----- EXCERPTED DATA -----
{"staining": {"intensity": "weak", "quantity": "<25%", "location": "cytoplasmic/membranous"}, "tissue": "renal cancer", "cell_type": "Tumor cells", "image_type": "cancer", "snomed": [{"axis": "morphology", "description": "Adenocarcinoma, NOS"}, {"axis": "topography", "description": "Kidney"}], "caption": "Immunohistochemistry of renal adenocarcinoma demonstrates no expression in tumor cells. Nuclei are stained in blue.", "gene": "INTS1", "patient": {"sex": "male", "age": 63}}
-----
----- EXCERPTED DATA -----
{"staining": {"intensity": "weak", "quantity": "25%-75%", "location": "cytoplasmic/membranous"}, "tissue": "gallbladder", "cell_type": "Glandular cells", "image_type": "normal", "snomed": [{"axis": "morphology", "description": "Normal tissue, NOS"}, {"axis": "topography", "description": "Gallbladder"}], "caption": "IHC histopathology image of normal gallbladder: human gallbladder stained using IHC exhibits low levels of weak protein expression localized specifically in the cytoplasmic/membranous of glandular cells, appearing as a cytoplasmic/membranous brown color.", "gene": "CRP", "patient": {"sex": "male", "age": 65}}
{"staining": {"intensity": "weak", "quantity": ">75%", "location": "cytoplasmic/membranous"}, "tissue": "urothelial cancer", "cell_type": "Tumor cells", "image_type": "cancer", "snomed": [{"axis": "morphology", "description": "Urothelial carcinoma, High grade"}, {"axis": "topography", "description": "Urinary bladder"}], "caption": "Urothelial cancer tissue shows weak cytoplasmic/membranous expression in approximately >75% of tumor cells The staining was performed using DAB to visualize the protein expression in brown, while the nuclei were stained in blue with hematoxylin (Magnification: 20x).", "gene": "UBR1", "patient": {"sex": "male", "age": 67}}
-----
----- EXCERPTED DATA -----
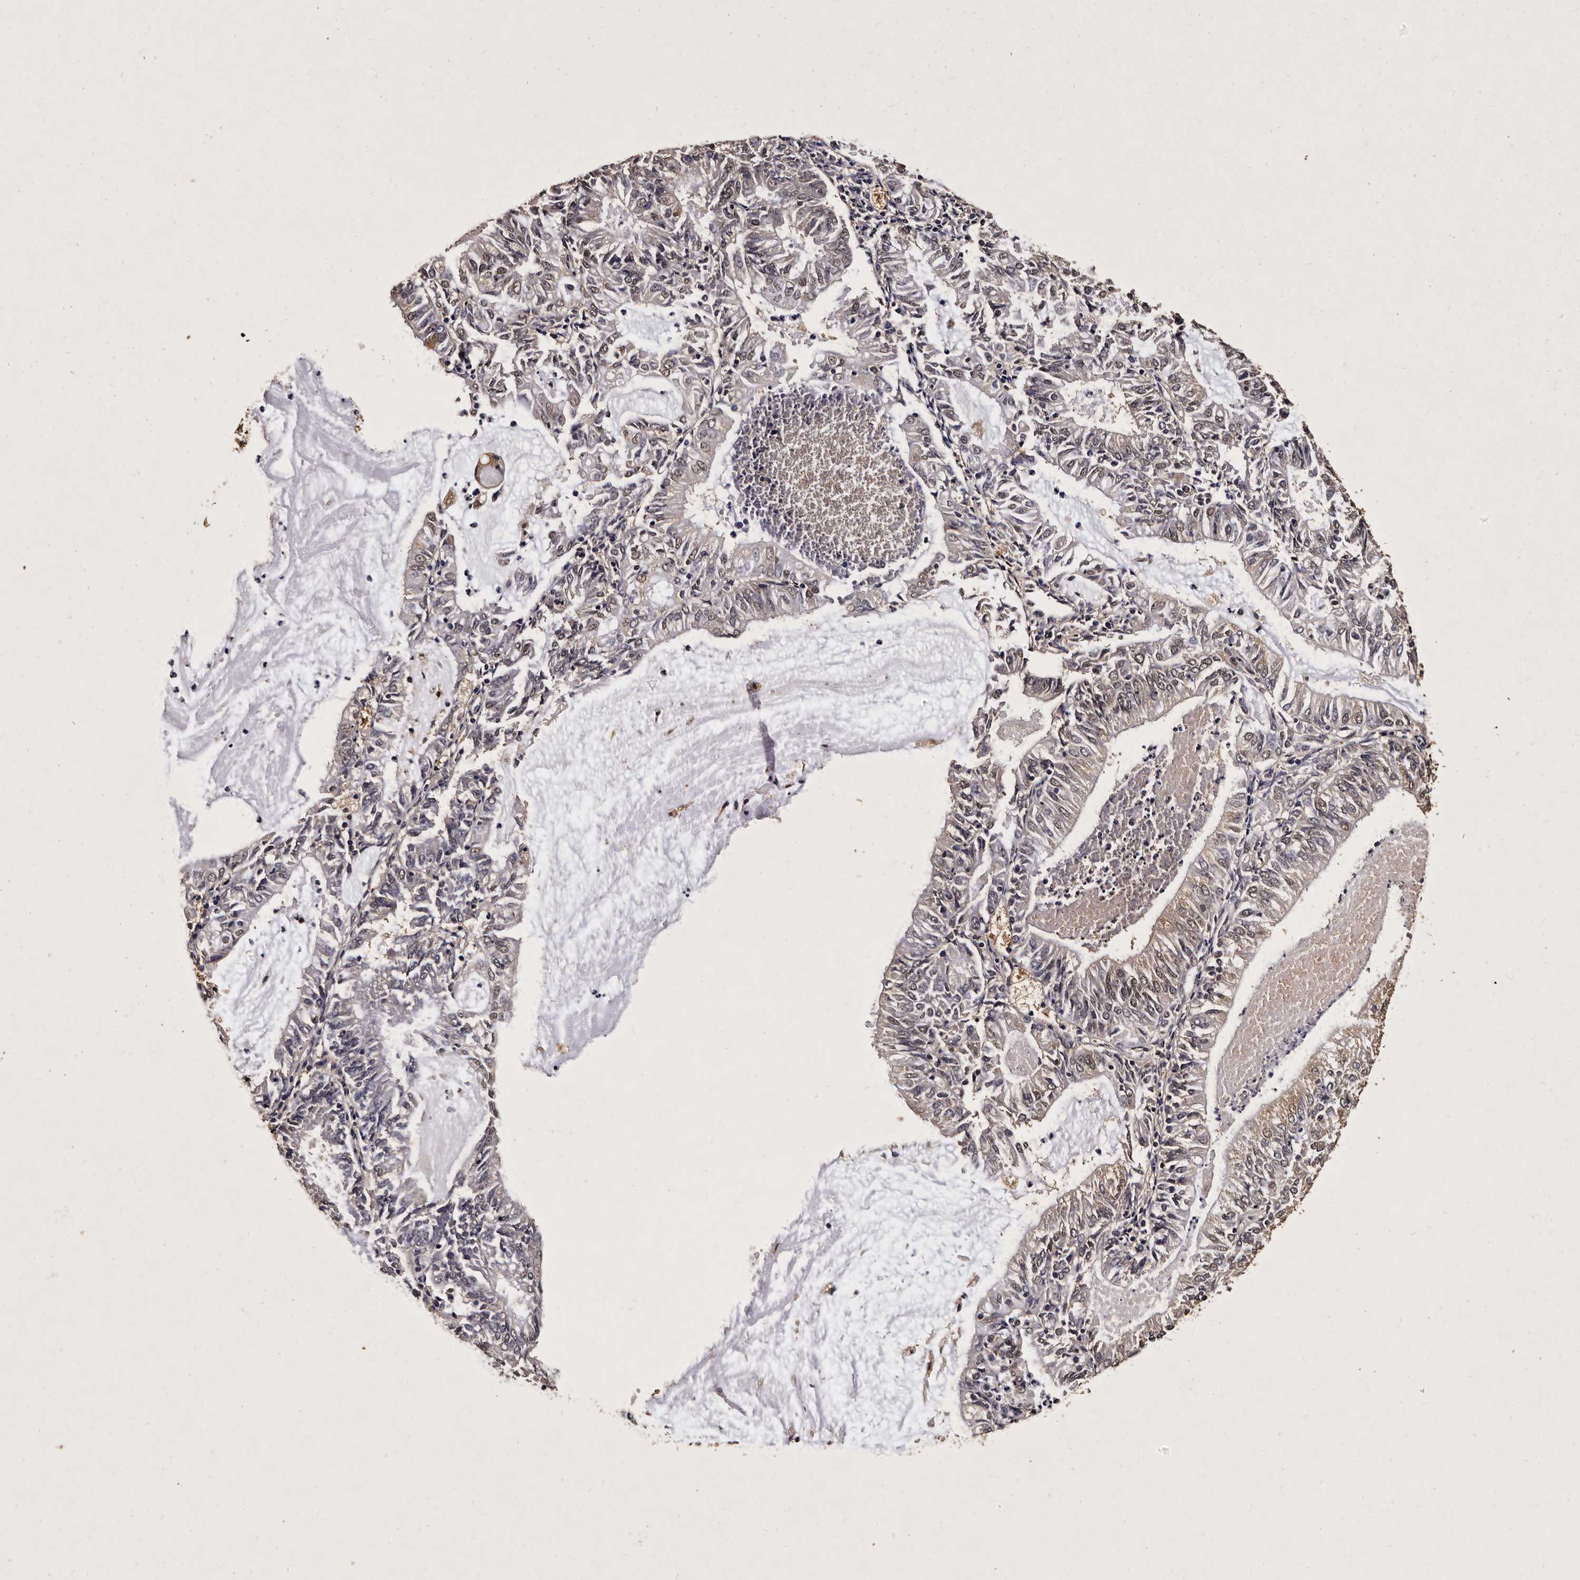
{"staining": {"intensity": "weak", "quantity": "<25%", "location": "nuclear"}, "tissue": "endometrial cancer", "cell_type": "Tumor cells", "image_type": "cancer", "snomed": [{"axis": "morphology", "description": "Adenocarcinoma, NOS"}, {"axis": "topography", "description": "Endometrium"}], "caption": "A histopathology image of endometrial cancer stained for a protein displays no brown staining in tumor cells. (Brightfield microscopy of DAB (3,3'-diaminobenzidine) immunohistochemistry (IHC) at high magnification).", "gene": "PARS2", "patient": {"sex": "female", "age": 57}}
-----
WORK TO COMPLETE =
Find how many lines of the listing include the string "histopathology" and give that number, nothing else.

OUTPUT BELOW =
2